> _WHAT YOU WILL DO_: Could you copy out all the lines in the material below where the word "anticorpos" occurs?
(EXTRACTED DATA Opens)
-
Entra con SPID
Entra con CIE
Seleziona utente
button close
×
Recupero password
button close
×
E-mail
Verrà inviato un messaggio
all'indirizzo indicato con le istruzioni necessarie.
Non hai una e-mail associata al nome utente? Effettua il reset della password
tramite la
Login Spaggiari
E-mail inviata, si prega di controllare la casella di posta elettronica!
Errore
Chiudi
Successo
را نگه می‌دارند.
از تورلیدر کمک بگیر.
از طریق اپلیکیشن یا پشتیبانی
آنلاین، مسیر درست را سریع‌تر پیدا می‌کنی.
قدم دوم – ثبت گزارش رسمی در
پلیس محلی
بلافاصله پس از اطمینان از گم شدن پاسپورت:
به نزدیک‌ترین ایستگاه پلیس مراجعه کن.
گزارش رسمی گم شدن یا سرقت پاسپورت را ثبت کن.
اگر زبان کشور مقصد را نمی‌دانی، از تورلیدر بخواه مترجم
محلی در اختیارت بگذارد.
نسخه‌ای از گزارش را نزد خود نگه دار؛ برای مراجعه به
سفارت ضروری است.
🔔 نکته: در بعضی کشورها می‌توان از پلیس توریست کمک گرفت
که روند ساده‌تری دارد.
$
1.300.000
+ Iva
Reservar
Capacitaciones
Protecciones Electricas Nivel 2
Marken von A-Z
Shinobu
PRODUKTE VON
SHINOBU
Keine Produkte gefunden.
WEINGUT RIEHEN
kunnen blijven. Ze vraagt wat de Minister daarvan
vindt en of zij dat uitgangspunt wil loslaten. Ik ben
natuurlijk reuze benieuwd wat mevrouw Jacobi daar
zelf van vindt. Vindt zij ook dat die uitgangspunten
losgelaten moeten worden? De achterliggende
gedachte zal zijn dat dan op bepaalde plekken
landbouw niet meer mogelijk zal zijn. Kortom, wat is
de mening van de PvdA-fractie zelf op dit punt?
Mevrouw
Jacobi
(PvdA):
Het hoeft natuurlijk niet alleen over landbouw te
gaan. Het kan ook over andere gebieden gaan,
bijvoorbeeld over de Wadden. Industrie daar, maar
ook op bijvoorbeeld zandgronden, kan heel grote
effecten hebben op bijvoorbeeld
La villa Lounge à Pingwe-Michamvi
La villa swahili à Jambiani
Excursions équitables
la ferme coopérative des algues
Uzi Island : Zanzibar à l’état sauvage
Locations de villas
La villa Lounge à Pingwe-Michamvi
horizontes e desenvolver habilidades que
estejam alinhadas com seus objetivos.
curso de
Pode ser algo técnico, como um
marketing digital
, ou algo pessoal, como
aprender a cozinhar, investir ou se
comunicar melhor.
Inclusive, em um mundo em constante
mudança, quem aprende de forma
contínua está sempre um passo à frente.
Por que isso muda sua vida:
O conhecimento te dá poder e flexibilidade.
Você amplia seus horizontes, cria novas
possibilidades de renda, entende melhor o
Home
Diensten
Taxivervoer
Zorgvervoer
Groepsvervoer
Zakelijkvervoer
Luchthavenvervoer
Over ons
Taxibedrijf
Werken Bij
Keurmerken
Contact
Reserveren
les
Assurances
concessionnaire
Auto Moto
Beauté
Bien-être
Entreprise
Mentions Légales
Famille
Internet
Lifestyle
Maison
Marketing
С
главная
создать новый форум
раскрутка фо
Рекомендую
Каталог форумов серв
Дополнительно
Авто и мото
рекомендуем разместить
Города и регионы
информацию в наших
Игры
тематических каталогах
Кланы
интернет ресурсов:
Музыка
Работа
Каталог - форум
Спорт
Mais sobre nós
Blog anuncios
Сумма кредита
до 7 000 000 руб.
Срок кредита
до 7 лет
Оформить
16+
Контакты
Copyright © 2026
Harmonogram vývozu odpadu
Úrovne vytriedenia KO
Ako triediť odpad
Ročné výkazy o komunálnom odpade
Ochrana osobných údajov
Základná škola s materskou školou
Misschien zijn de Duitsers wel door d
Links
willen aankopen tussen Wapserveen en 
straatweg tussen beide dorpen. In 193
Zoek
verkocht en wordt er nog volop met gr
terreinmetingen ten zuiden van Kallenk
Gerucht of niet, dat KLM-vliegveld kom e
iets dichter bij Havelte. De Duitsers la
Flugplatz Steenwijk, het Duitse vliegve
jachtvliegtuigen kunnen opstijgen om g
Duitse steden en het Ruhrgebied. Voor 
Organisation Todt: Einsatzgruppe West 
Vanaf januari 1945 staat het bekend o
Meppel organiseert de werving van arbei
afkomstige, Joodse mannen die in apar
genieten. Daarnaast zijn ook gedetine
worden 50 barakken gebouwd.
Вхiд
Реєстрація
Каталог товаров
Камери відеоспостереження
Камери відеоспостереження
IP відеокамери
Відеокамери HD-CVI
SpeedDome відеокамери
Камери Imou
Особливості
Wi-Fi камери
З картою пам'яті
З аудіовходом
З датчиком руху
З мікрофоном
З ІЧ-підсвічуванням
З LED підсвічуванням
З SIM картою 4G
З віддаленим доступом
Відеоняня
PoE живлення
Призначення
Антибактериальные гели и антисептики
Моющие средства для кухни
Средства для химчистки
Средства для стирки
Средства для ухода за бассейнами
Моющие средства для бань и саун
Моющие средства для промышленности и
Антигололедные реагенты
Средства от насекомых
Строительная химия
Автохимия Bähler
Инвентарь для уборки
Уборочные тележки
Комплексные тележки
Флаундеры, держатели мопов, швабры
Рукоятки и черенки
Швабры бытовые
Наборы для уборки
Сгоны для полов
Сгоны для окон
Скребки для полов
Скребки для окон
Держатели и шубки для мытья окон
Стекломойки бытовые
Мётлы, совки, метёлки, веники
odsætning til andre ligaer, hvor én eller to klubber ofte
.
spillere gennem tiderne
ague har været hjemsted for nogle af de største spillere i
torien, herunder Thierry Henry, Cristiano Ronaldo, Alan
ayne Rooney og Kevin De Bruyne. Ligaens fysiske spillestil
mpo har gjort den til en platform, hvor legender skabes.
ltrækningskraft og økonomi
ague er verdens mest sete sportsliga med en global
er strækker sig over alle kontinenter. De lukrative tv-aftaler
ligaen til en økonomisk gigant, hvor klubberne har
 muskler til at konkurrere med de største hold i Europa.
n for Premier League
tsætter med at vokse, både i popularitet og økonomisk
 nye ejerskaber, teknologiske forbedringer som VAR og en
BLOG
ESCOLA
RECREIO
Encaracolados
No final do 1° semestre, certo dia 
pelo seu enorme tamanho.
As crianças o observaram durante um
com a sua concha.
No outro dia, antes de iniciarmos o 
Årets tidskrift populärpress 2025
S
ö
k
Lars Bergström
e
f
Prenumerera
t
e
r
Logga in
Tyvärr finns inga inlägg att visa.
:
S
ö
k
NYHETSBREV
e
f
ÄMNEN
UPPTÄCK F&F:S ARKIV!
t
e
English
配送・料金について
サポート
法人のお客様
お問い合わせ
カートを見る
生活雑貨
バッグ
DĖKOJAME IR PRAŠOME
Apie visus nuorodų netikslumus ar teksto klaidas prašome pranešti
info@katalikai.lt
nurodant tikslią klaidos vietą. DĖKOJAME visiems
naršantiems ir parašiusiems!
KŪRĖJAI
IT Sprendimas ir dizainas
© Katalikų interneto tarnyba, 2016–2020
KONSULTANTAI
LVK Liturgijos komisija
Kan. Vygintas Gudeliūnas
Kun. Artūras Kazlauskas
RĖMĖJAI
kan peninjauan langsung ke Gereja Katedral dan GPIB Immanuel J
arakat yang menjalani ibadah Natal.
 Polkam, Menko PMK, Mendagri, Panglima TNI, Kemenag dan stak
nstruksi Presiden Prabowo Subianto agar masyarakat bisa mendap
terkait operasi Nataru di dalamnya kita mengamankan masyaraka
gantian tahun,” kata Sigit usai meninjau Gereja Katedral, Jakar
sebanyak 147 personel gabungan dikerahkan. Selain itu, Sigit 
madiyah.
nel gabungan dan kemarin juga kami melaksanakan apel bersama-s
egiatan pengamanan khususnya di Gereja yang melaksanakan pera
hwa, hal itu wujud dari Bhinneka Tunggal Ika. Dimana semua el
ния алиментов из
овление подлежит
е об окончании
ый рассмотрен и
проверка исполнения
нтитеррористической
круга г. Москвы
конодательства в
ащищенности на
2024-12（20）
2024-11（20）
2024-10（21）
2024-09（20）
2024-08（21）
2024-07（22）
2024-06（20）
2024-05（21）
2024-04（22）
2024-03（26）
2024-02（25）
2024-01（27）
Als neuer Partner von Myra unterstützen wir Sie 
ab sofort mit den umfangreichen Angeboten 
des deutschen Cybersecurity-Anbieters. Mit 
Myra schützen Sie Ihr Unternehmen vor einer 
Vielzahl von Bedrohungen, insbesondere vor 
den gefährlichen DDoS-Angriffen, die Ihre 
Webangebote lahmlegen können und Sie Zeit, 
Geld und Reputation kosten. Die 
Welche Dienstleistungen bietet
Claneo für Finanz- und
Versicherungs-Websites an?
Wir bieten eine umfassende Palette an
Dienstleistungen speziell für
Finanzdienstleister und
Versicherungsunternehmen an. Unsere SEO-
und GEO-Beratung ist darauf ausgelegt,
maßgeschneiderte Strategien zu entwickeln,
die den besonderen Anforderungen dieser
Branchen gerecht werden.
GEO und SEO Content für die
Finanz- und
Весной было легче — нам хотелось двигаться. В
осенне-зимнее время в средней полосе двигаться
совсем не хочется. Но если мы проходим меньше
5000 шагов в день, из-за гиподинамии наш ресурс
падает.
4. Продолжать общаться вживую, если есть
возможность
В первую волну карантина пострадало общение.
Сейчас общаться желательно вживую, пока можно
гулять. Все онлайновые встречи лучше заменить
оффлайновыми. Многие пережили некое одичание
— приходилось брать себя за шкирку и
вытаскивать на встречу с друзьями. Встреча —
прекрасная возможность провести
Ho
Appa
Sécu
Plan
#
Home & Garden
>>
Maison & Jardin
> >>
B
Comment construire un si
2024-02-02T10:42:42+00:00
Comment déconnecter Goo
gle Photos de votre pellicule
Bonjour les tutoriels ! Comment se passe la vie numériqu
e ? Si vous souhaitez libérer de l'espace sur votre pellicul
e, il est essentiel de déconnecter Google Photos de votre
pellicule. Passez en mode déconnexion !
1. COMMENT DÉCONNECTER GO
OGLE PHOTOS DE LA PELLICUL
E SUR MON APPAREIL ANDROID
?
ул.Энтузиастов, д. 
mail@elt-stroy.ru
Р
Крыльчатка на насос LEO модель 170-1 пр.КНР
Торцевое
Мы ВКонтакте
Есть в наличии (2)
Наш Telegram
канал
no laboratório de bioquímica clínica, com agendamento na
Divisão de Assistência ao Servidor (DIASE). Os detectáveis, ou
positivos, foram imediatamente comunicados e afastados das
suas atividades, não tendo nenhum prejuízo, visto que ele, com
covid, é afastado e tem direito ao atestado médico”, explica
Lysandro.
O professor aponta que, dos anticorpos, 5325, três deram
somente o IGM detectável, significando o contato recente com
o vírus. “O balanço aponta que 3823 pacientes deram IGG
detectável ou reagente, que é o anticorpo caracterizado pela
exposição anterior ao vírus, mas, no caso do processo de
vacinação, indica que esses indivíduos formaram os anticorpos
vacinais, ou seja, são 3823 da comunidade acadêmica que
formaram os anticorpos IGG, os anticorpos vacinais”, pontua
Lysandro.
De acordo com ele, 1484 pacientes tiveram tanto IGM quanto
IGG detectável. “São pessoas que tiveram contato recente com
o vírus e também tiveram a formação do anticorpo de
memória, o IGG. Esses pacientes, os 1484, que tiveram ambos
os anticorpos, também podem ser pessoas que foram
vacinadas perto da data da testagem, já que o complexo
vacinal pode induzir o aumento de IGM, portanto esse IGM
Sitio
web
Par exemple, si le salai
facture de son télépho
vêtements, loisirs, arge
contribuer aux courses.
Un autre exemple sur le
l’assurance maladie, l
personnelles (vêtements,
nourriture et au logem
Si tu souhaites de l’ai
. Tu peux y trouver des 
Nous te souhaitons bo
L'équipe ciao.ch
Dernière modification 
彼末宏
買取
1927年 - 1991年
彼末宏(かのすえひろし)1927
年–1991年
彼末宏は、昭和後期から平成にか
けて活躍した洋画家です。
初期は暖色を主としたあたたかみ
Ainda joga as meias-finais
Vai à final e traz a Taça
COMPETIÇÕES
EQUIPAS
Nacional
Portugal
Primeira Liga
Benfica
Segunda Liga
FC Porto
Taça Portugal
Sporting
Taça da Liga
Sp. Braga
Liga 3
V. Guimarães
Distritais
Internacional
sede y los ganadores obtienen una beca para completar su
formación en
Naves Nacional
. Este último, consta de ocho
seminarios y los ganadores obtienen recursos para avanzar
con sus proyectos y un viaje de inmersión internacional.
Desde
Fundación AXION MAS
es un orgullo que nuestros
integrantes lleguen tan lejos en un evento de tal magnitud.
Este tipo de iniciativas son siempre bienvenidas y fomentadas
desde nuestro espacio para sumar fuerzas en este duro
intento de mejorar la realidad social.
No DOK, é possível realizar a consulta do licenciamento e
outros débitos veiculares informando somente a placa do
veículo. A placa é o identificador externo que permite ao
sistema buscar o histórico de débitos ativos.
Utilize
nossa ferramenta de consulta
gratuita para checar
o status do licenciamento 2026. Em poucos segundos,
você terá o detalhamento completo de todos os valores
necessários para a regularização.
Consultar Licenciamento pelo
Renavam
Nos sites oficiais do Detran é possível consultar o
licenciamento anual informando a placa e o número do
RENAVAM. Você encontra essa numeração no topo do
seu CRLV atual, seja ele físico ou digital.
(EXTRACTED DATA Closes)
> _EXERCISE OUTPUT_:
O professor aponta que, dos anticorpos, 5325, três deram
vacinação, indica que esses indivíduos formaram os anticorpos
formaram os anticorpos IGG, os anticorpos vacinais”, pontua
os anticorpos, também podem ser pessoas que foram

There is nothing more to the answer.